- [THE TASK] Reproduce word for word the part of the passage on inflation testimony starting with "General consensus of" and going on through "and depleting savings.".

- [GIVEN PASSAGE]

The 257 witnesses were practically unanimous in their testimony that recent price rises, particularly in consumer items, were creating a grave national problem. In general, witnesses described the magnitude and effects of inflation in qualitative, often highly personal, They envisioned a serious decline in the standard of living, and an unbalanced movement of the economy into a period of falling prices and recession.

Spokesmen from consumer and labor groups emphasized the acute pressures upon their people of the rising costs of consumer items. They pointed out that in the case of food not only had the price rises been steep and this applied even to normally low-cost staples-but that since food purchases could not be deferred, the impact of the price rises was felt immediately and painfully. Witnesses asserted that families in the low- and fixed-income brackets were already suffering malnutrition as a result of food-price increases. The sharp price rise in other commodities, particularly clothing, also had an adverse effect upon purchasing power and standard of living of the average consumer; but here the consumer had greater flexibility in the timing and quality of his purchases, which gave him some recourse from price advances. There was little discussion of rents by the consumer and labor witnesses. Their testimony reflected the fact that this consumer item had remained relatively stable and that they anticipated a continuation of rent control with no substantial increases. A few witnesses who talked about rents at greater length were anxious that there be no rise in this major element of the cost of living. Since rents constitute one of the largest segments of a family budget, and shelter is an item which cannot be postponed, they voiced the fear that a rent increase would make acute the plight of tenants, whose standard of living had already been pushed down by rising food, clothing, and other prices.

General consensus of opinion among consumer and labor witnesses was that in the small-income groups, price increases were inflicting real hardship; in the moderate-income groups, they were lowering standards, creating insecurity by exhausting current resources and depleting savings.

- [RECORDS SUPPLIED]
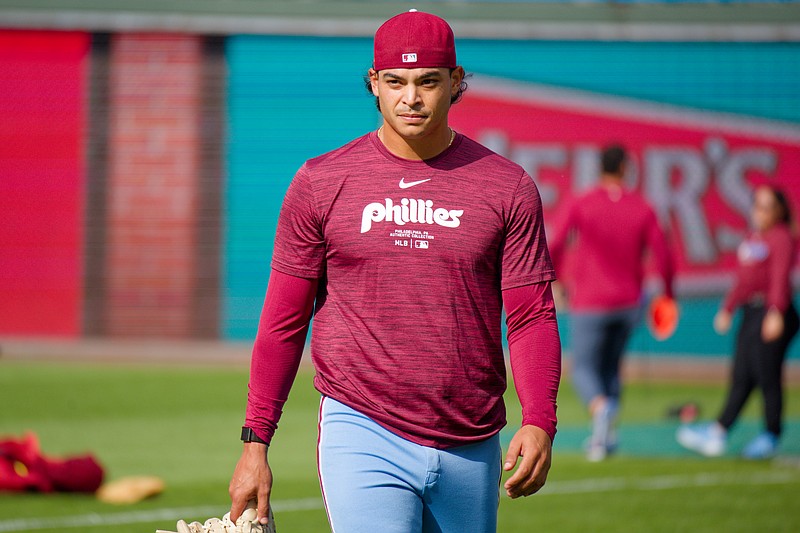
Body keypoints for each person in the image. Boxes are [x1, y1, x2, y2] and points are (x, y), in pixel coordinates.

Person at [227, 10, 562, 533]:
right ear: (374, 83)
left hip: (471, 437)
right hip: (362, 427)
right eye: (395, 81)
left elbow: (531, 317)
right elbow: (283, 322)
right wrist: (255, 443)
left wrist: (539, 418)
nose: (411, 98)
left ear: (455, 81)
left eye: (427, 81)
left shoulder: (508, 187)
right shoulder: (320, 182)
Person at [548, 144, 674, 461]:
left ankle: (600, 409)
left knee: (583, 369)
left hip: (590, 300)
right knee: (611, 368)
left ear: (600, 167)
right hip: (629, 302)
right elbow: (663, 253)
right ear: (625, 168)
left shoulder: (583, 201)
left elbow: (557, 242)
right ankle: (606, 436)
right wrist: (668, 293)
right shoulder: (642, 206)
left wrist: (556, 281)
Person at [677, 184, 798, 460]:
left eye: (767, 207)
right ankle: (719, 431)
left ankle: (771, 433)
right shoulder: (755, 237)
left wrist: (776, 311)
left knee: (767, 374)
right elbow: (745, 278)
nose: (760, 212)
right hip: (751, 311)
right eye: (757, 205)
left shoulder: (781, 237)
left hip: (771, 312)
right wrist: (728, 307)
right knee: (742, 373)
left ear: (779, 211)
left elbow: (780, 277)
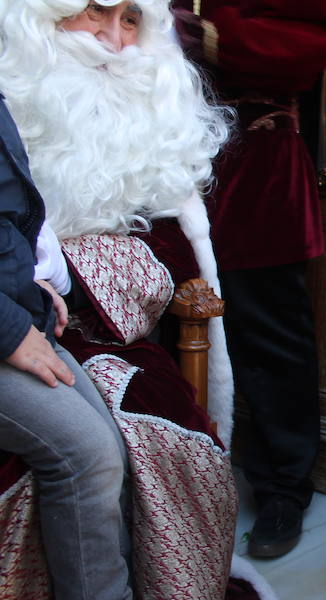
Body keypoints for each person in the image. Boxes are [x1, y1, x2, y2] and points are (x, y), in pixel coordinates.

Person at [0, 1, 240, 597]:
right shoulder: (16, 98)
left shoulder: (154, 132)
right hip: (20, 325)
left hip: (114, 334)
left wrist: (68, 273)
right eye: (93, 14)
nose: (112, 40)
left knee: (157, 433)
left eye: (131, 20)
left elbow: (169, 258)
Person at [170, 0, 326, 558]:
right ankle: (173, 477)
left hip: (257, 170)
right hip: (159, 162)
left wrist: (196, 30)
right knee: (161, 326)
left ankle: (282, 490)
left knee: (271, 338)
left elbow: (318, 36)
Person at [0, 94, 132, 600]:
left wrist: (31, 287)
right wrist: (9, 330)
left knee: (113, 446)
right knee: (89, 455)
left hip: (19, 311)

- [SOLUTION TO THIS EXERCISE]
General consensus of opinion among consumer and labor witnesses was that in the small-income groups, price increases were inflicting real hardship; in the moderate-income groups, they were lowering standards, creating insecurity by exhausting current resources and depleting savings.